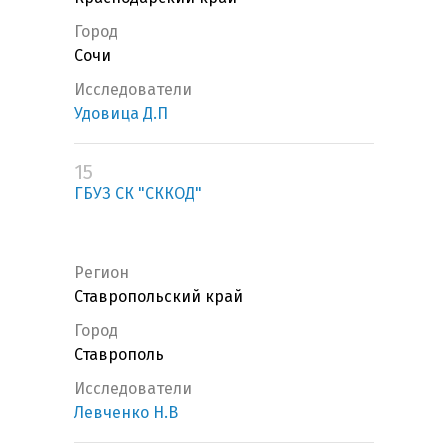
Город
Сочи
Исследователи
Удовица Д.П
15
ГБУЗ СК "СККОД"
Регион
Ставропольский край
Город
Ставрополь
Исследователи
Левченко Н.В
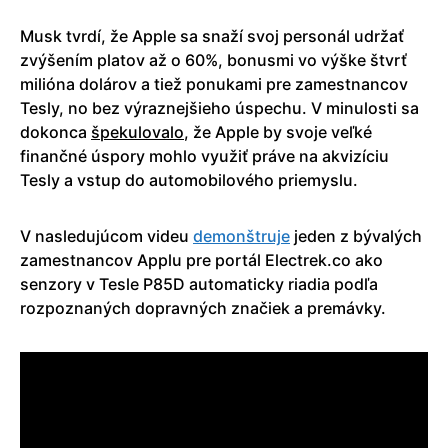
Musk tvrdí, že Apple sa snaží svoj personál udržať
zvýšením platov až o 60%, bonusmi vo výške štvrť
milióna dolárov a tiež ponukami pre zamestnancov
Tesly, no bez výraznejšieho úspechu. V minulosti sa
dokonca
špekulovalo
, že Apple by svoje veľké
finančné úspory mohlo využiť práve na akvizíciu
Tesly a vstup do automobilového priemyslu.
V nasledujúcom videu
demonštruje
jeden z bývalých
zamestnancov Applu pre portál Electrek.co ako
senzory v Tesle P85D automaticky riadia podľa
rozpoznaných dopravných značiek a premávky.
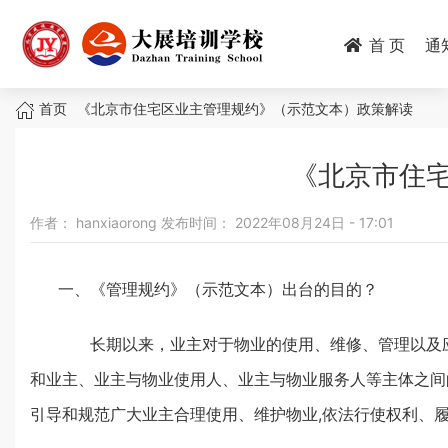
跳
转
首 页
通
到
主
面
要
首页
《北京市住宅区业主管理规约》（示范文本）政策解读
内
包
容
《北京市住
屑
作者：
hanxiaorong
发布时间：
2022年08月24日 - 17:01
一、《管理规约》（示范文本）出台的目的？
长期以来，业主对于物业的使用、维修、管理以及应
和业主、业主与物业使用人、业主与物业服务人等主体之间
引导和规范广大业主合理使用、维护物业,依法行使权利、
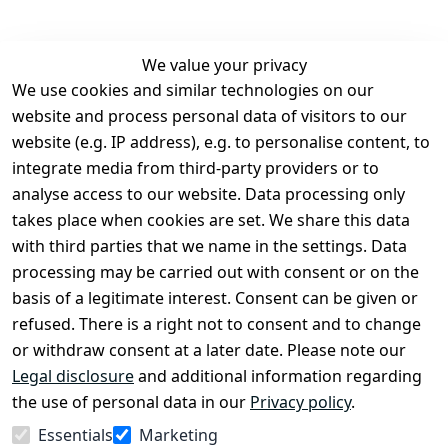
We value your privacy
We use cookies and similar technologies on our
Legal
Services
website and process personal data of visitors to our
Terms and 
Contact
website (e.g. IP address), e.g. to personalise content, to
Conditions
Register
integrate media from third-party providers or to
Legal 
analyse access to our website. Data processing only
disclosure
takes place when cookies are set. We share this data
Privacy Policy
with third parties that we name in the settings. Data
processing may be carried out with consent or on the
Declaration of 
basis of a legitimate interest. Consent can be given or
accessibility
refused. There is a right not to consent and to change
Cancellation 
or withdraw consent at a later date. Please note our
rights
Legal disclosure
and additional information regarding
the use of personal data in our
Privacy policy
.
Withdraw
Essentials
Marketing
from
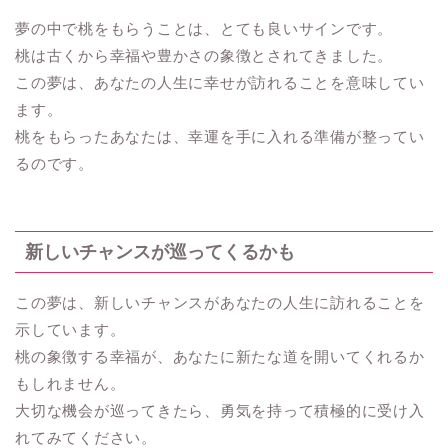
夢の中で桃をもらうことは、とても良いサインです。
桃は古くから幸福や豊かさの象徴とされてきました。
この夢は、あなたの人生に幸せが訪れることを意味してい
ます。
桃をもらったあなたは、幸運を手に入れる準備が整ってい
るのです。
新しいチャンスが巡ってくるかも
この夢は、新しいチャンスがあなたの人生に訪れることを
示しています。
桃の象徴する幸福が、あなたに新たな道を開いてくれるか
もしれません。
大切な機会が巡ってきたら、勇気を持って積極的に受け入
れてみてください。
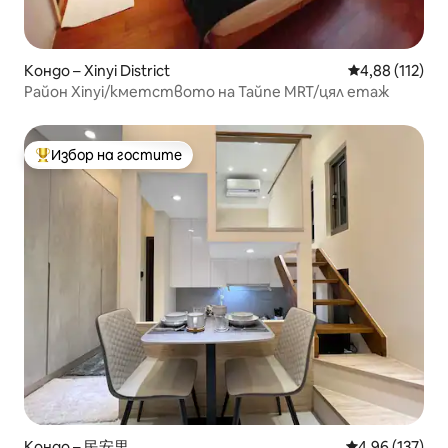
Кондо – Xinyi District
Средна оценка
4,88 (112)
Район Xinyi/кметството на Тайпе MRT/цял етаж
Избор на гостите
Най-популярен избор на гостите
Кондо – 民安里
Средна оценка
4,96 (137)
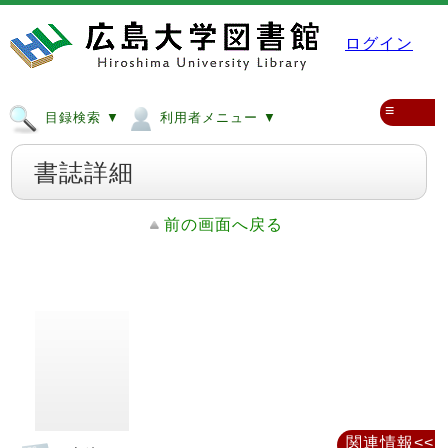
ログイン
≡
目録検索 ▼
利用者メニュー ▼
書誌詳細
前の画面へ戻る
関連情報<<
_ _ _
Which lines hold the string "third"? Copy all of them from the data above.

integrate media from third-party providers or to
with third parties that we name in the settings. Data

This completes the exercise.